It’s hard to see people so briefly, and not have time to really

reconnect. My cliff-jumping buddies from Appalachian Center for Craft

are graduating and moving on to jobs and adventures, full of energy and

new ideas (and youth! sigh…) A lot of clayarters get a hug and then

the days are gone and there was never time to talk. People get on planes

and into taxis and disappear, before you can find them to say goodbye. I

wandered around today thinking, “Damn! I never got to talk to…(fill in

several blanks here.)” And now it will have to wait until next year. A

LOT of people were missing altogether, and there are always new faces

(to me, anyway.) One elusive one I wanted to meet, but only spotted in

flight.

I missed a lot this year, unlike past years when I felt I had to do

EVERYTHING. I missed our clayarters’ too-early friday panels, though

they got great reviews. I never found the cup sale, and brought my sorry

cup home. I missed the bluegrass music at the Randall session, I missed

the day of bus tours, I missed the keynote lecture on the role of craft

(Diana said it was good.) There was no wench-dressing this year. I only

wandered down to the dance briefly and late, and for the first time in

all of life, just sat and watched. I was too pooped to dance.

But I am learning to accept that every choice un-chooses something else,

and that some things are missable. Instead of being in one place

thinking, “uh-oh, I’m missing the other option!”, I kind of settle into

the moment. Yeah, I know I’m late and headed to the emerging artist

slides, but right now it feels good to stand in the lobby and gossip

with Edith Franklin. Be here, now.

> Entries:
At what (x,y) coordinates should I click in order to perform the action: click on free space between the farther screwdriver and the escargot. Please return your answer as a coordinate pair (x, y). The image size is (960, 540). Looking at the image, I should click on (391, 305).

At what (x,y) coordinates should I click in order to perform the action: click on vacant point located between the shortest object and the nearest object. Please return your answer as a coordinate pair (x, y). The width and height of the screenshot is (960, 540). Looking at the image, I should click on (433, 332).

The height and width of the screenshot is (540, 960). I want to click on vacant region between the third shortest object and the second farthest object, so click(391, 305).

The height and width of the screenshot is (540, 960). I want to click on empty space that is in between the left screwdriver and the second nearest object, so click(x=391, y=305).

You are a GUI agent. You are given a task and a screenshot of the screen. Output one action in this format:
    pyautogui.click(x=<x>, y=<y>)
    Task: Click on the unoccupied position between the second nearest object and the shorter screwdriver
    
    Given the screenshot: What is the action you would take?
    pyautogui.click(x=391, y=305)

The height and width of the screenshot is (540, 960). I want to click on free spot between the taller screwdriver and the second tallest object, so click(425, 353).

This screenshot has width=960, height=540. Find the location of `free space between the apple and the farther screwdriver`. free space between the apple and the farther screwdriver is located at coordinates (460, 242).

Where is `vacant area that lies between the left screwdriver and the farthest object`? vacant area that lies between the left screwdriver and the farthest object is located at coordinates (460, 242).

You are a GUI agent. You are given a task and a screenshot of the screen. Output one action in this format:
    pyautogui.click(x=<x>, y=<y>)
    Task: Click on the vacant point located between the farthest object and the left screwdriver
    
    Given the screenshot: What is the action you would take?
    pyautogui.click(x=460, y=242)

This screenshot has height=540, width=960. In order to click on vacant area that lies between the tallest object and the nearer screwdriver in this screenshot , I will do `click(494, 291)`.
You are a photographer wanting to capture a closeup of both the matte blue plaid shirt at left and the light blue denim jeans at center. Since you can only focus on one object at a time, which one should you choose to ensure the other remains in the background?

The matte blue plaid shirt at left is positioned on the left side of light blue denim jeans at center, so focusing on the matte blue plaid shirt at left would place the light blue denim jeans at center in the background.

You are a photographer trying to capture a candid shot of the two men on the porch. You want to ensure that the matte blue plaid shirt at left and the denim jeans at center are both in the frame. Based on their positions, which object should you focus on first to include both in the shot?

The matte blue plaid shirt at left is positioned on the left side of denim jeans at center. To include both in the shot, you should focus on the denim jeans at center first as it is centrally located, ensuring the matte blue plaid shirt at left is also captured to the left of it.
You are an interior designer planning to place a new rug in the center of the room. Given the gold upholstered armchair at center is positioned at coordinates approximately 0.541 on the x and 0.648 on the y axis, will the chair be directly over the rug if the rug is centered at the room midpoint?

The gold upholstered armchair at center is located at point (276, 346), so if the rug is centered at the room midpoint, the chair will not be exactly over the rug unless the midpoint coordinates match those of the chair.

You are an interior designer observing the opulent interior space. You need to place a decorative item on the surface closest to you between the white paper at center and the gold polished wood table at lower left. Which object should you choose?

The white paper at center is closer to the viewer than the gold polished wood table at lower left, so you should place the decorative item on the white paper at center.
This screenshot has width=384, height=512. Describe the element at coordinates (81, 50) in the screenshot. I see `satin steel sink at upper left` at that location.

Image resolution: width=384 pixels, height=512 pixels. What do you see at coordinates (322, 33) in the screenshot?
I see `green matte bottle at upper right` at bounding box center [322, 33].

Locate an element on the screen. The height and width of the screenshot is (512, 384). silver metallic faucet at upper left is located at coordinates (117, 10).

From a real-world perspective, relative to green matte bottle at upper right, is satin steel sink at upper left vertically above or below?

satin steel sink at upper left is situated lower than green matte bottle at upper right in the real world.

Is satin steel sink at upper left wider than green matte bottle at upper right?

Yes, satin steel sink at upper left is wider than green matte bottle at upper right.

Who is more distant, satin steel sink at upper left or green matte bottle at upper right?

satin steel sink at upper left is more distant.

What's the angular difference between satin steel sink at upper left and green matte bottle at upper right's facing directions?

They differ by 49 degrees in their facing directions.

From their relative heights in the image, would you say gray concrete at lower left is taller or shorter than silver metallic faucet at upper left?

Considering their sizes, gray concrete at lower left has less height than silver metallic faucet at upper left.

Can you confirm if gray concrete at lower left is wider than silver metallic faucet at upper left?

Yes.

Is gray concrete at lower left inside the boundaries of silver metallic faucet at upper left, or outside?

> To do:
1. Duplicate the passage about missing things from "But I am learning" up to and including "Be here, now.".
2. Extract each line of the rows that contains the string "designer", matching case exactly.
The passage about missing things and the rows are unrelated to each other.

> Task solutions:
1.
But I am learning to accept that every choice un-chooses something else,

and that some things are missable. Instead of being in one place

thinking, “uh-oh, I’m missing the other option!”, I kind of settle into

the moment. Yeah, I know I’m late and headed to the emerging artist

slides, but right now it feels good to stand in the lobby and gossip

with Edith Franklin. Be here, now.

2.
You are an interior designer planning to place a new rug in the center of the room. Given the gold upholstered armchair at center is positioned at coordinates approximately 0.541 on the x and 0.648 on the y axis, will the chair be directly over the rug if the rug is centered at the room midpoint?
You are an interior designer observing the opulent interior space. You need to place a decorative item on the surface closest to you between the white paper at center and the gold polished wood table at lower left. Which object should you choose?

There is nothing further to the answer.